Quotes
Paul Kennedy presents a broad overview of the idea of world domination beginning in the sixteenth century. Once the concept of the globe was established, the leaders of many nations began competing to dominate world regions and, ultimately, the entire world. That competition became a driving force in politics and economics. Inevitably, some powers would rise as others fell. One interesting aspect of Kennedy’s study is the period when it was written. As the subtitle indicates, Kennedy made projections through 2000, but they could not be much more than speculations. Although he understood that the Cold War was in many ways winding down in the late 1980s, the collapse of the Soviet Union was far from a certainty in 1987, when his work was published.
Kennedy’s idea of a “great power” is based in a combination of military and economic success within a nation that enable it to exercise considerable influence over much of the world. These related aspects need not be contemporary.
[T]he historical record suggests that there is a very clear connection in the long run between an individual Great Power’s economic rise and fall and its growth and decline as an important military power (or world empire). This . . . is hardly surprising since it flows from two related facts. The first is that economic resources are necessary to support a large-scale military establishment. The second is that, so far as the international system is concerned, both wealth and power are always relative . . .
This does not mean, however, that a nation’s relative economic and military power will rise and fall in parallel . . . there is a noticeable “lag time” between the trajectory of a state’s relative economic strength and the trajectory of its military/territorial influence.
The author begins by reviewing the political, economic, and military developments in various parts of the world prior to and contemporary with accelerated European expansion from the late fifteenth century onward. One aspect to which Kennedy pays considerable attention is the role of religion in promoting expansion and domination, especially in the case of Islam. Over a millennium, as Islam became the state religion of numerous states, it was extended along with those states’ political domination. A notable case is the Mughal expansion through central Asia into the South Asian subcontinent under Akbar (1556–1605) and those who followed, even as there was similar growth in other continents.

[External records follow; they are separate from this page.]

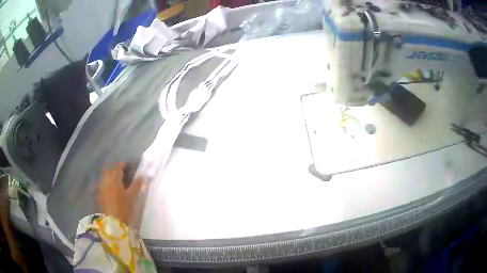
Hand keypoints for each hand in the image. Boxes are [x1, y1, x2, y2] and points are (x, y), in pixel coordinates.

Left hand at [96, 163, 145, 224]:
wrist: (112, 222)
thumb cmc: (123, 208)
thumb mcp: (132, 197)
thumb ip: (136, 185)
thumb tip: (143, 176)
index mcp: (114, 178)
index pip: (119, 166)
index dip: (125, 164)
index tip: (131, 166)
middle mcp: (106, 180)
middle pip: (110, 170)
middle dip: (116, 169)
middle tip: (124, 173)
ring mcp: (101, 187)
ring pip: (105, 176)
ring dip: (111, 176)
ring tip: (118, 181)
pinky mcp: (99, 194)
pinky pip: (102, 184)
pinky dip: (107, 183)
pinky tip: (111, 189)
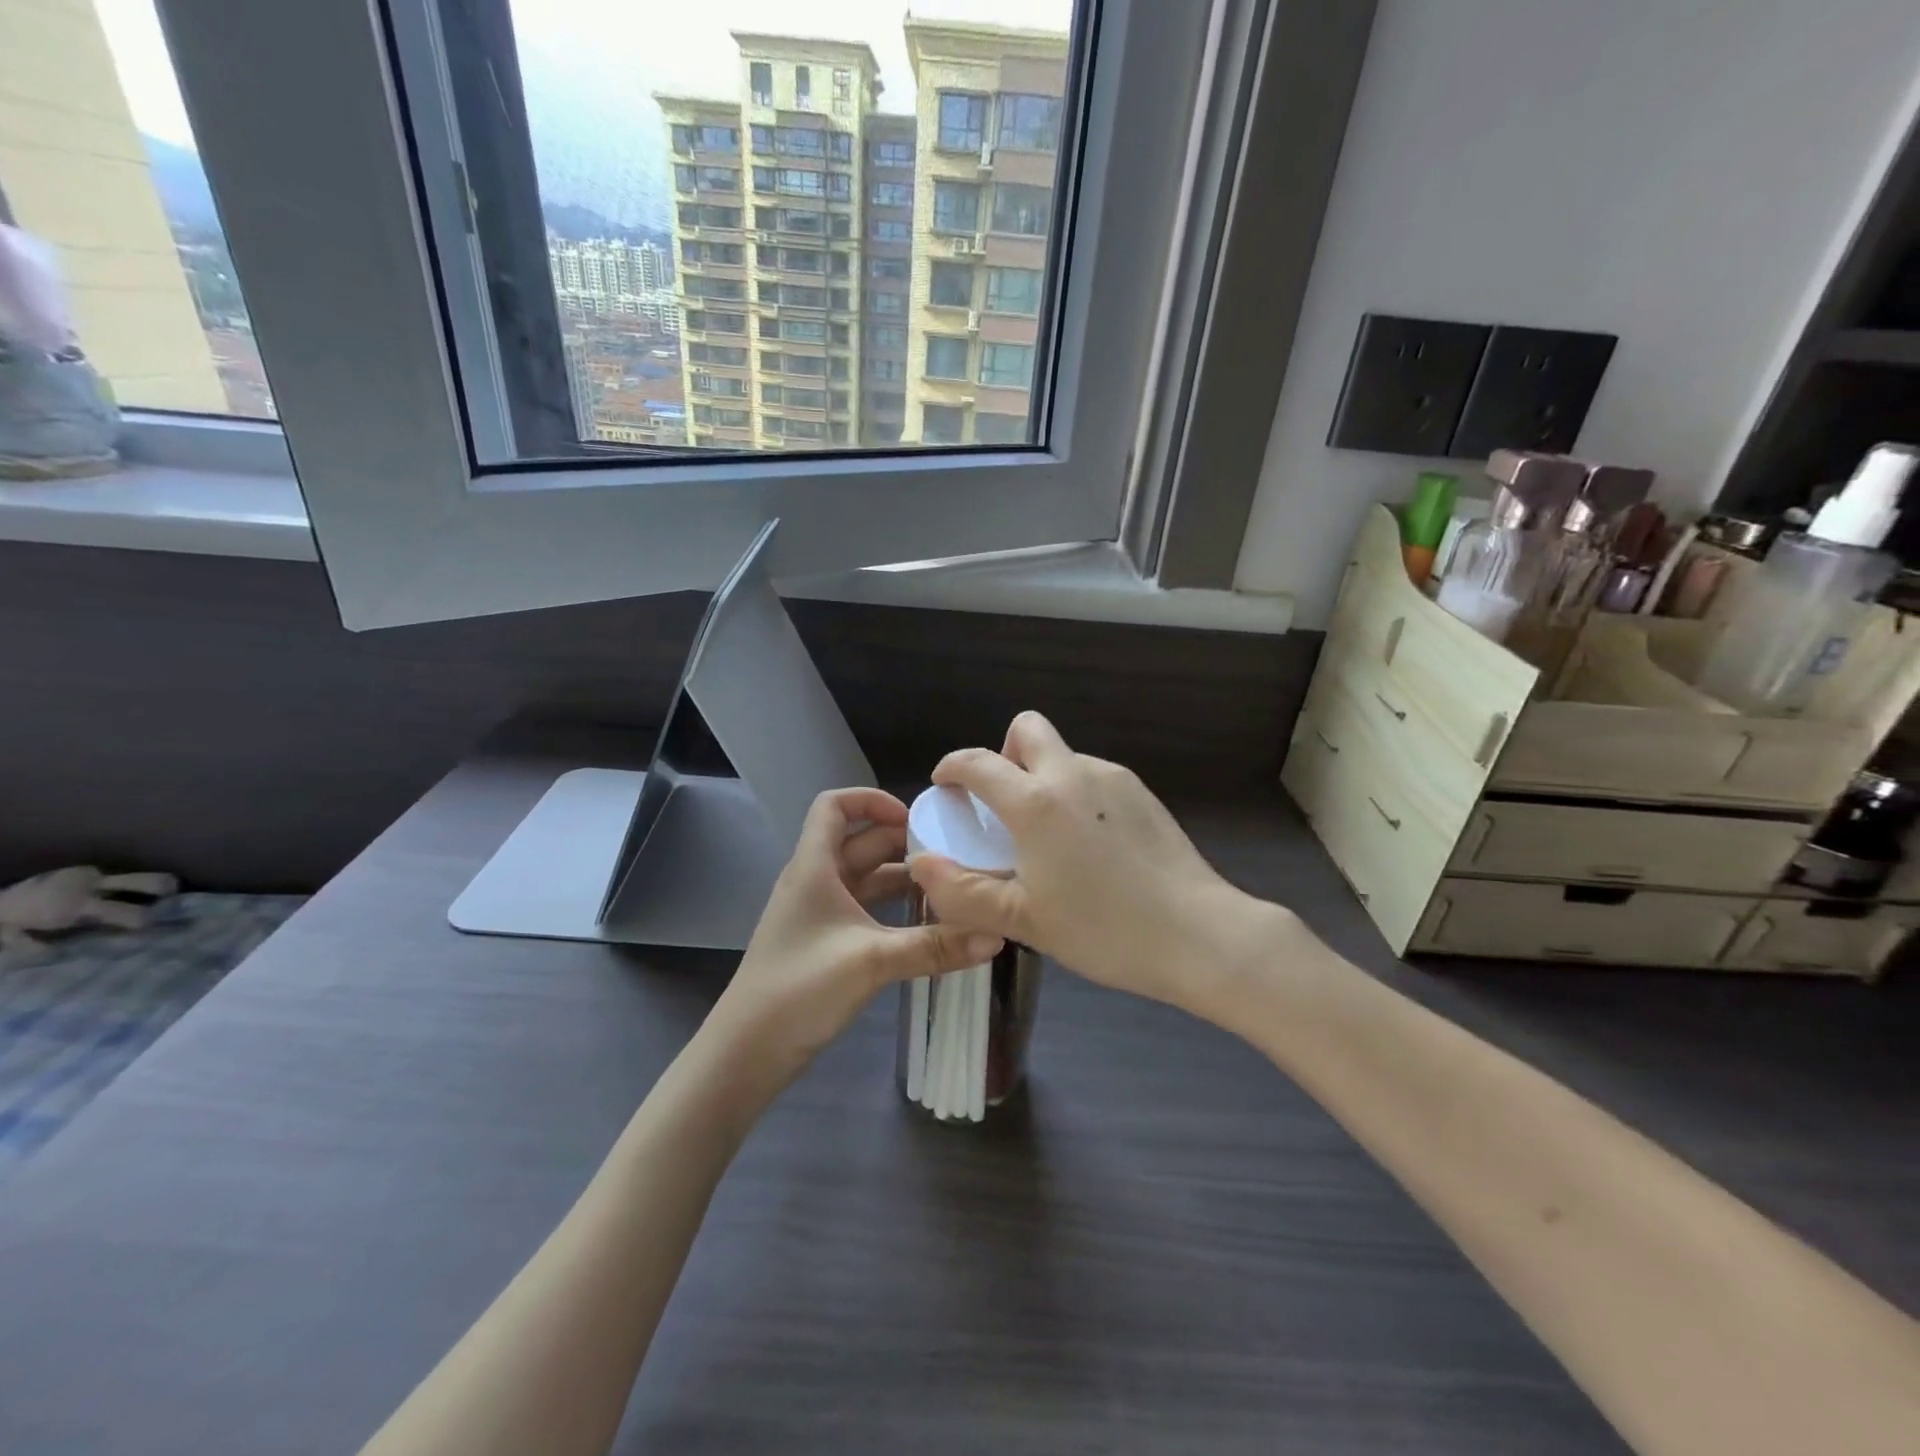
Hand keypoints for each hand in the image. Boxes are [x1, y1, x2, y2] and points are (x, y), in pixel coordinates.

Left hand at [712, 788, 1003, 1074]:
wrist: (748, 1050)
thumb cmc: (801, 988)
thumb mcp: (873, 961)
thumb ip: (935, 947)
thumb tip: (995, 936)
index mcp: (814, 866)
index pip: (834, 805)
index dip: (871, 799)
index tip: (913, 818)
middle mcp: (814, 880)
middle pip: (859, 841)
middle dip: (902, 842)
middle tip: (950, 854)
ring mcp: (817, 912)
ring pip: (863, 877)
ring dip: (901, 878)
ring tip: (947, 886)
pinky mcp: (823, 941)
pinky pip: (862, 908)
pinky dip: (891, 907)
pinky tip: (924, 923)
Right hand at [907, 713, 1269, 1020]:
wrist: (1198, 934)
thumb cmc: (1103, 930)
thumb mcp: (1023, 921)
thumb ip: (963, 891)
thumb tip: (921, 864)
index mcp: (1036, 802)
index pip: (978, 762)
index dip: (952, 768)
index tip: (945, 785)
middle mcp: (1072, 774)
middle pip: (1027, 728)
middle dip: (1004, 753)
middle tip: (1004, 803)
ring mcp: (1113, 779)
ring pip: (1064, 755)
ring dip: (1043, 777)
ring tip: (1050, 835)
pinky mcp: (1142, 793)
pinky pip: (1093, 776)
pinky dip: (1076, 794)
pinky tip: (1090, 844)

Akbar . . . carved out a northern Indian empire stretching from Baluchistan in the west through Bengal in the east. Throughout the seventeenth century, Akbar’s successors pushed farther south against the Hindu Marathas . . . To these secular signs of Muslim growth must be added the vast increase in numbers of the faithful in Africa and the Indies, against which proselytization by Christian missions paled in comparison . . .
By the late nineteenth century, Kennedy notes, control over much of the world had been split up among a handful of European nations, with independence or self-rule becoming increasingly rare. Their attitudes toward imperial domination were encapsulated in the 1884 Berlin conference, which largely excluded the United States and Russia, and sought to reaffirm the dominance of European countries in Africa. The seeds of the dissolution of that position were already in place.

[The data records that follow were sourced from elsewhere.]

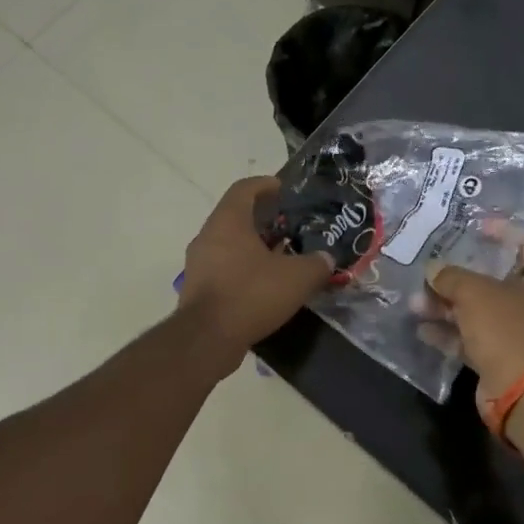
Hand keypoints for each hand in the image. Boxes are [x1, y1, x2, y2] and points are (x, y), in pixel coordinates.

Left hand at [178, 176, 334, 354]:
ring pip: (229, 243)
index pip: (244, 188)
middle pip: (236, 215)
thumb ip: (316, 264)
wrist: (207, 339)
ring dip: (253, 245)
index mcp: (228, 220)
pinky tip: (264, 283)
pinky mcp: (197, 287)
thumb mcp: (297, 278)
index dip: (265, 184)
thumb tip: (326, 259)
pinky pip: (223, 266)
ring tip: (281, 255)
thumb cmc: (251, 294)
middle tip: (289, 225)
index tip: (283, 188)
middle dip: (263, 218)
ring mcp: (198, 262)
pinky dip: (243, 267)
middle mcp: (208, 235)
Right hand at [422, 228, 523, 417]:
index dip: (502, 231)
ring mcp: (522, 331)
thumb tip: (433, 269)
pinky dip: (450, 332)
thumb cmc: (509, 327)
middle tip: (432, 266)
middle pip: (498, 277)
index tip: (474, 226)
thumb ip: (451, 276)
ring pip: (481, 310)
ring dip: (448, 305)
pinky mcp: (504, 356)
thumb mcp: (475, 292)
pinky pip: (473, 337)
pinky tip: (422, 328)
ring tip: (415, 302)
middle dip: (460, 274)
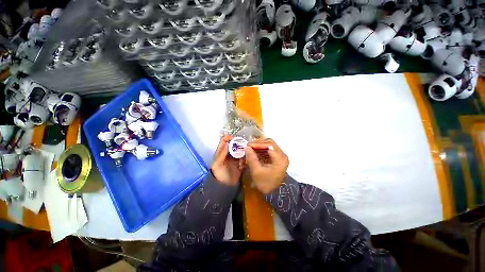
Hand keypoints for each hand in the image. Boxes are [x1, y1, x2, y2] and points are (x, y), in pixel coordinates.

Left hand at [211, 135, 244, 185]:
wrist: (224, 187)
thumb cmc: (218, 175)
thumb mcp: (217, 165)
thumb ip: (221, 154)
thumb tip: (227, 143)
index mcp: (221, 152)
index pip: (224, 140)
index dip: (230, 137)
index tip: (237, 140)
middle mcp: (229, 153)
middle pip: (234, 144)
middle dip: (240, 143)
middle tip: (246, 146)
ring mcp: (235, 158)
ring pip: (240, 150)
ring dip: (244, 150)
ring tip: (248, 152)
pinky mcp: (240, 163)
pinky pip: (244, 157)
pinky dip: (246, 157)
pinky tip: (248, 159)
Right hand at [245, 139, 288, 193]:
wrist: (273, 193)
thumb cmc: (265, 184)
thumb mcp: (257, 172)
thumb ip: (252, 158)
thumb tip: (246, 147)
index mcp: (280, 159)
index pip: (269, 145)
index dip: (258, 144)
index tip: (248, 145)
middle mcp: (282, 155)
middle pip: (270, 143)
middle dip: (258, 143)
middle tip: (248, 146)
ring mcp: (280, 156)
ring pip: (269, 145)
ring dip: (259, 146)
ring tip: (250, 148)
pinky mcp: (277, 158)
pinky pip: (269, 149)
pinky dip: (261, 149)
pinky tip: (255, 152)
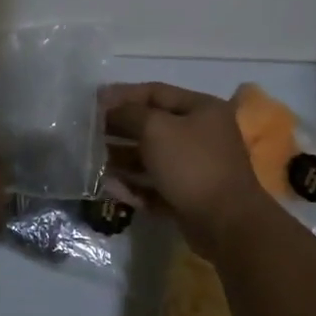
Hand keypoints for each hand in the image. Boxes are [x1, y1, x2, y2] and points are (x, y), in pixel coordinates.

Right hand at [100, 82, 273, 257]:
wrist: (225, 222)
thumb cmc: (191, 165)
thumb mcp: (155, 129)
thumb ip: (128, 113)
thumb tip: (109, 108)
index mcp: (201, 109)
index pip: (156, 92)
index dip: (123, 95)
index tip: (93, 102)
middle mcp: (201, 134)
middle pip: (152, 126)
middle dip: (120, 129)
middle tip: (89, 134)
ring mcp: (196, 167)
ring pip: (152, 158)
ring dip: (122, 159)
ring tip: (94, 163)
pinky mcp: (189, 196)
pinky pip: (156, 185)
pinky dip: (135, 186)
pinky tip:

The center of affairs . . . was the triangular relationship among London, Paris, and Berlin . . . The fate of the planet still appeared to rest where it had seemed to rest for the preceding century or more: in the chancelleries of Europe . . . [Even in regard to Asia,] Russian general Dragirimov would declare that “Far Eastern affairs are decided in Europe.”
While it is obvious that no one in 1885 could accurately forecast the ruin and desolation which prevailed in Europe sixty years later, it was the case that many acute observers sensed the direction in which they dynamics of world power were driving.